Autoportrait en plus grand ver du monde (2008) est l’une des créations spécialement conçues pour la salle Rubens du Musée du Louvre. Cette installation impressionnante recouvre, par ces 470 tombes en granit disposées en vrac, l’ensemble du parquet.  Ses dimensions 22x5,5x1m lui confère une assise massive et spectaculaire qui porte l’ensemble des peintures dédiées à Marie de Médicis.  Le ver de terre en silicone met, bien évidemment, ce champ de pierres tombales en relief. Jan Fabre a aussi utilisé des poils, de l’or, de l’herbe en plastique, du bois et de l’acier. Certaines pierres tombales portent le nom et les dates d'un artiste, d'un écrivain ou d'un philosophe illustre associés à des noms d’insectes. Ces blocs de granit se retrouvent aux pieds des 24 toiles qui représentent Marie de Médicis une déesse puissante, en opposition à ces représentations divines, il a décidé de se représenter comme un ver de terre qui possède son visage vieilli. 

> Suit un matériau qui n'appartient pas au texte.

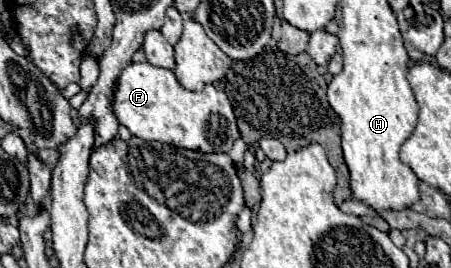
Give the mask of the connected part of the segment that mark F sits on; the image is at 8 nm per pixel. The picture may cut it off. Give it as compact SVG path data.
M139 63L139 65L127 65L121 75L115 81L113 89L113 103L111 109L121 125L125 125L133 135L137 135L143 141L161 141L183 149L203 151L203 153L229 153L233 147L233 141L239 137L233 107L227 99L227 95L213 85L205 85L201 91L187 91L177 79L175 73L163 67L155 67L151 63Z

Salvator Mundi  traduit Le sauveur du monde (1998), D.R

Passons à présent à une œuvre de Jan Fabre qui réunit l’ensemble des matériaux utilisés précédemment à savoir les élytres de scarabées (aile antérieure des coléoptères ne battant pas pendant le vol mais protégeant au repos l’aile postérieure), les os, une armure, du fil de fer et des cheveux d’ange. Il lui a donné le nom de Salvator Mundi  traduit Le sauveur du monde(1998).  Elle est composée de trois éléments : une main gantée d’armure qui tient une boule recouverte d’élytres à laquelle est fixée une colonne vertébrale. Cette œuvre dialogue avec le tableau de Jan Provost, Le Cosmos sous l’œil et dans la main de Dieu, en présence du Christ Juge et de l’Eglise. Sur ce petit panneau, les yeux sont portés par de petites et de grandes mains. Dans l’œuvre de Fabre, la boule qui est en réalité un globe terrestre est porté par cette grande main métallique. Mais le scepticisme est porté sur le propriétaire de cette main qui sauve le monde : Le Christ ? L’artiste ? Un chevalier ? Ce guide terrestre ne donne pas naissance à une croix mais à l’homme, représenté par sa colonne vertébrale dressée, et couverte de cheveux d’ange. « Le globe représente la pensée horizontale (le pouvoir et la connaissance des insectes), la colonne vertébrale, la pensée verticale (pouvoir et connaissance de l’homme). Cette œuvre matérialise donc la métamorphose, le passage d’un état à l’autre, de la matière à l’humain et à l’esprit.